Support gave us a script to run that can see how much storage can be freed.
In the end, we had to activate an expensive additional support plan costing us $500 USD per month to get support to run a re-sync command. This should have taken their support people 10 minutes, but instead, they mucked us around going back and forth on the ticket, taking three weeks to resolve.

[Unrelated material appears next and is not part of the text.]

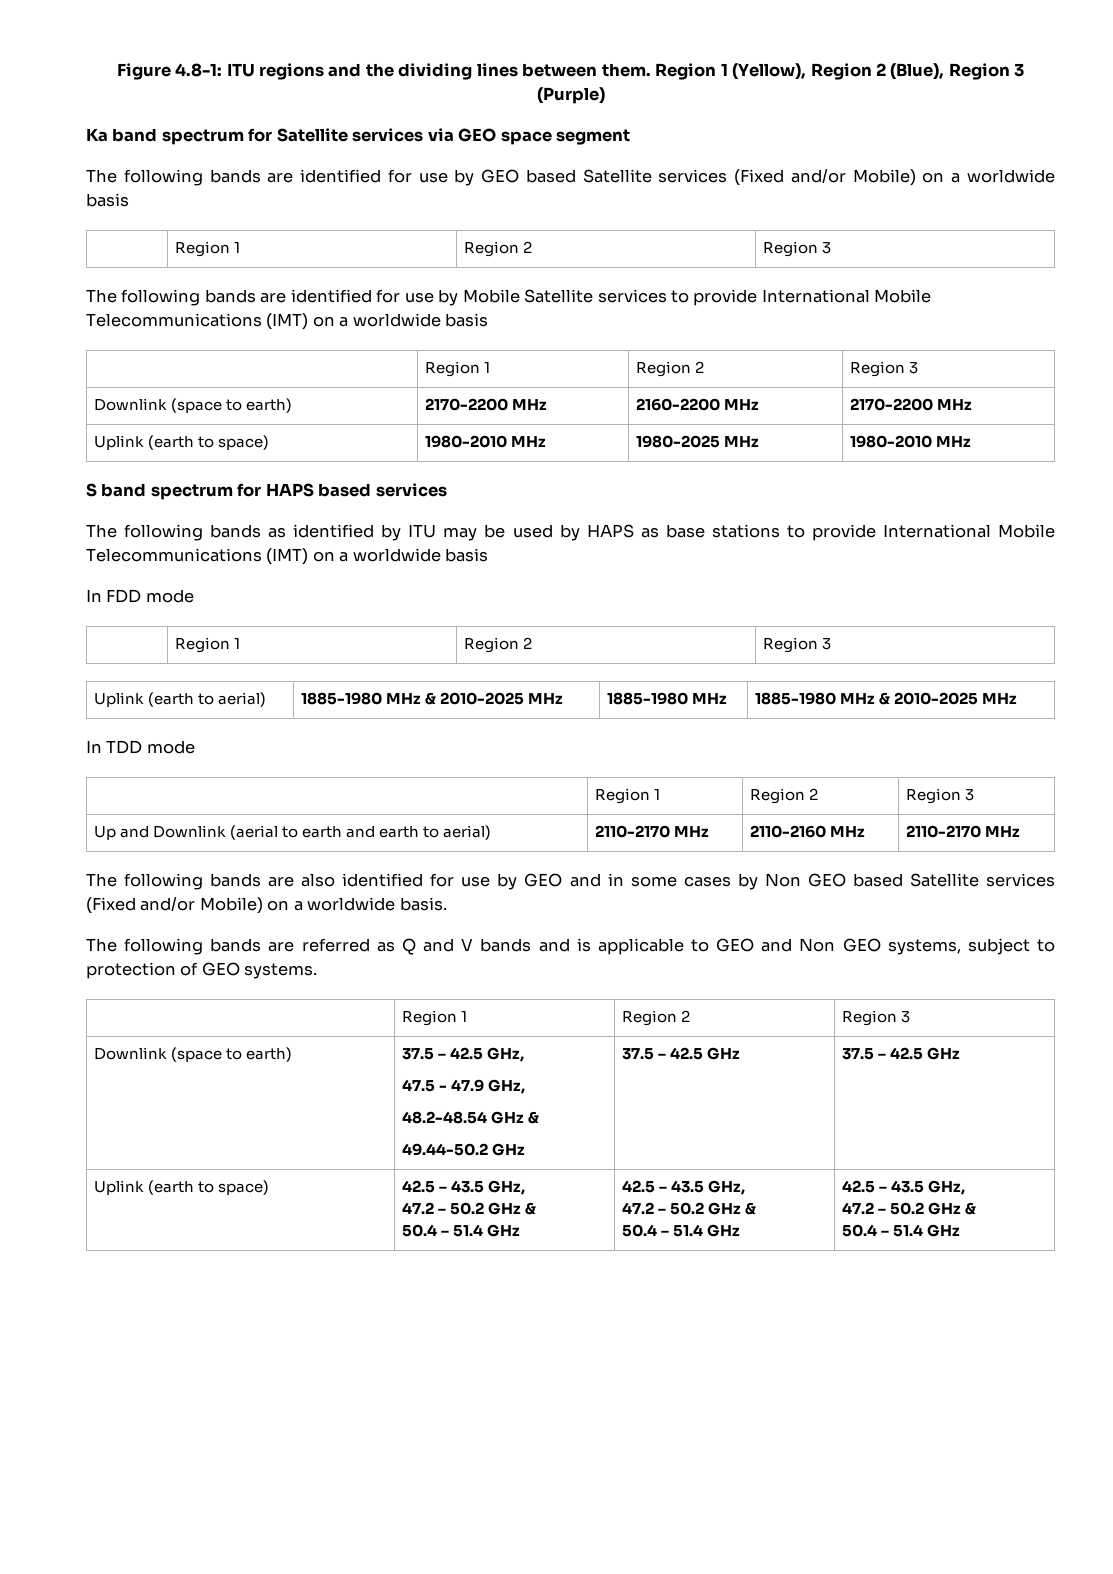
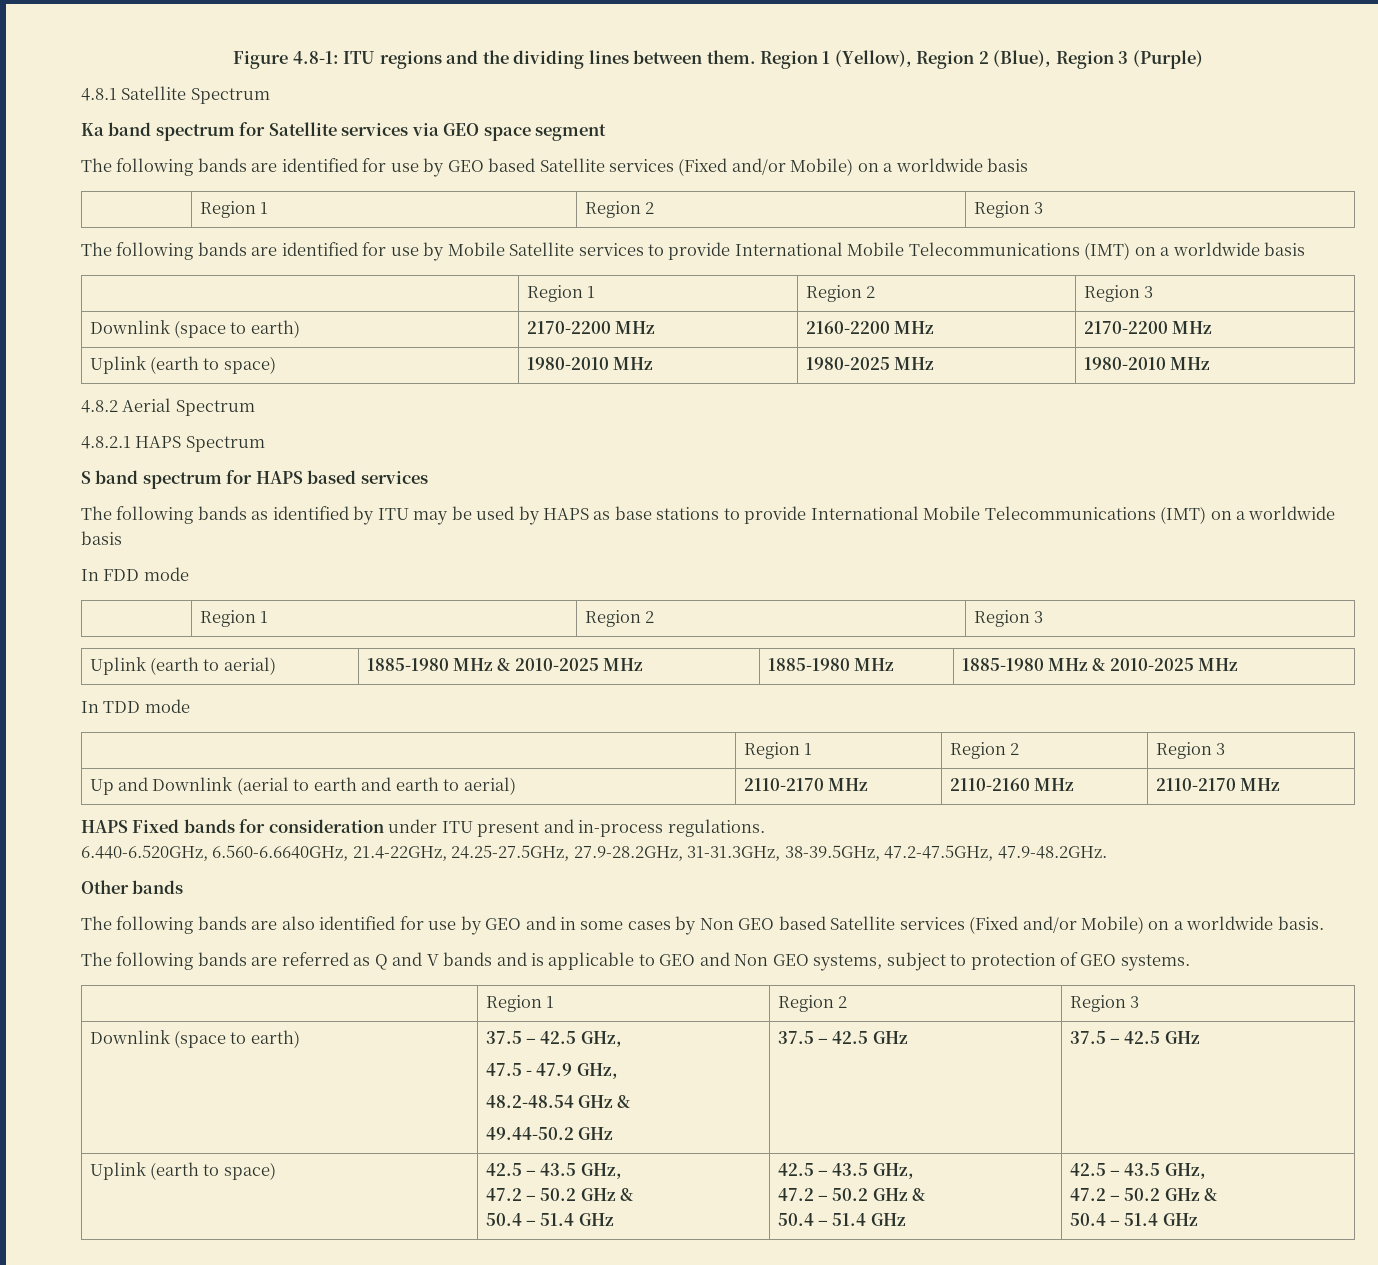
(605, 95) none -> [81,86,270,104] // 4.8.1 Satellite Spectrum
(971, 441) none -> [81,398,255,416] [81,436,265,452] // 4.8.2 Aerial Spectrum // 4.8.2.1 HAPS Spectrum
(1020, 831) none -> [81,819,765,837] [81,845,1107,861] [81,880,184,894] // HAPS Fixed bands for consideration under ITU present and in-process regulations. // 6.440-6.520GHz, 6.560-6.6640GHz, 21.4-22GHz, 24.25-27.5GHz, 27.9-28.2GHz, 31-31.3GHz, 38-39.5GHz, 47.2-47.5GHz, 47.9-48.2GHz. // Other bands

A year later, we needed to delete some more data. We spent another five months deleting 800GB of data. Then we ran compact() and freed 300GB. Where is our other 500GB? We contacted some humans at Mongo, who really couldn't do much other than suggest we get funding to cover the $500 support for one month. Yes, we got the $500 credit, but when I went to reactivate support, it was going to charge us for three months for one month because Mongo retroactively bills you for three months when you reactivate. Wow, we started in a bad place, now I'm beyond frustrated; this is daylight robbery.
To this day, I am still fighting to reclaim some storage, but at this point, I'm going to recommend to our CEO that our dev team put some effort into moving away completely from Mongo.
I also need to mention that Mongo recommended we use their online archive features, but when we crunched the numbers, it was still quite expensive, and we would have to do significant work to make our application work between the regular clusters and online archive. So it was significantly more logical to just put the data in AWS S3, then delete it in Mongo.
If I can summarize my experience with Mongo, and I acknowledge mine is probably quite different to most, here it is:
Overpriced for the performance you get
Sneaky billing model where they tie CPU and memory to storage
Terrible and expensive support
Sneaky extra charges on reactivating support
Bad support escalation solutions - they couldn't just turn on free 'support'
Poor database performance
Slow delete operations
Ecosystem lock-in
Forced upgrades - no LTS releases
Let me sum it up this way: if your compact() command does not free up the space that is available on your cluster, then provide the customer with free support to do so.
I hate dealing with Mongo. Nothing is simple, everything is expensive, and the performance sucks.
If you are considering using Mongo, find something else. Even if you have to take a bit more time to learn AWS Dynamo, S3, or Aurora, you should do it; you will save time and money in the long run.
Mongo, you deserve this negative review. I have given you plenty of opportunities to resolve things and have escalated issues, but you just don't care.
We wanted to move away from Mongo before; now I can't get rid of it fast enough.